Unsere junge Muslima fragt sich beim Verlassen des Hauses, welchem Klischee sie den Vorzug geben will und weiß instinktiv, dass es für sie besser wäre, die fremdbestimmte, unter männlicher Willkürherrschaft stehende Orientalin zu sein, selbst wenn schon ihre Mutter an Rhein oder Ruhr geboren ist. Dieses Klischee, durch die Medien inzwischen fest verankert, ist ungefährlicher für sie und für diejenigen, die ein Interesse daran haben, dieses Klischee aufrechtzuerhalten und Veränderungen und Eigendarstellung der Betroffenen nicht wahrnehmen zu wollen. Es bietet der Gesellschaft die Möglichkeit, sich nicht mit eigenen (religiösen) Verunsicherungen, Widersprüchen und Defiziten auseinander zu setzen.

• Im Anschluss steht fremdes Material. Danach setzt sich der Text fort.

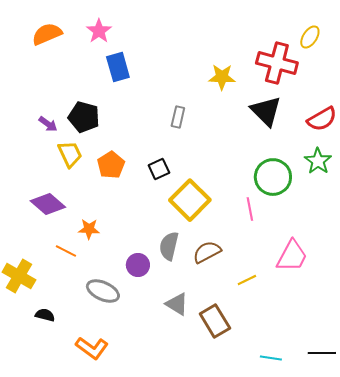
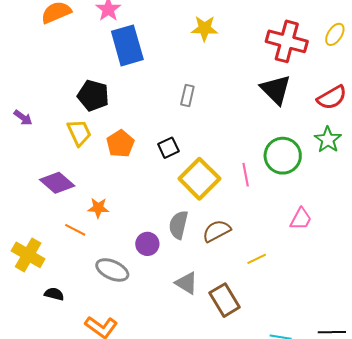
yellow ellipse: (310, 37) -> (335, 34), moved
blue rectangle: (118, 67) -> (127, 45), size x1.4
yellow star: (222, 77) -> (205, 28), moved
purple arrow: (48, 124) -> (23, 118), moved
pink line: (250, 209) -> (246, 175), moved
pink trapezoid: (292, 256) -> (301, 219), moved, size x0.7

Klischees haben eine fatale Wirkung. Sie verschleiern den Blick für Ecken und Kanten, für tiefer liegende Unebenheiten, sie ebnen ein, bügeln jede Falte aus. Und so begegnet die kopfverschleierte Muslima einer nicht minder blickverschleierten Geschlechtsgenossin.
Es gibt natürlich diesen oft und zu Recht angeprangerten patriarchalen Druck auf muslimische Mädchen und Frauen. Es gibt die Väter und Familien, die Tradition und sonst gar nichts gelten lassen. Aber die Frage muss doch lauten: Was sind die Mechanismen und Gründe, dass man's zufrieden ist, dies als die einzige Begründung des Festhaltens an Religion und dem Tragen einer islamischen Bekleidung heranzuziehen?
Warum fühlen die emanzipierten westlichen Frauen (und nicht nur Frauen) Handlungsbedarf, um hier Abhilfe zu schaffen? Spielt egozentristisches Denken hier eine Rolle, das davon ausgeht, dass einzig und allein an der eigenen Vorstellungswelt die „Fremde“ zu genesen hätte?
Eine Gesellschaft, die integrieren will, ist nicht berechtigt, diese Fragen auszublenden. Es ist keine Lösung, das Kopftuch durch Gesetze zu verbieten. Das würde die Chancen der Frauen – muslimisch mit oder ohne Kopftuch wie nichtmuslimischen – auf ein gegenseitiges Aufeinanderzugehen zunichte machen.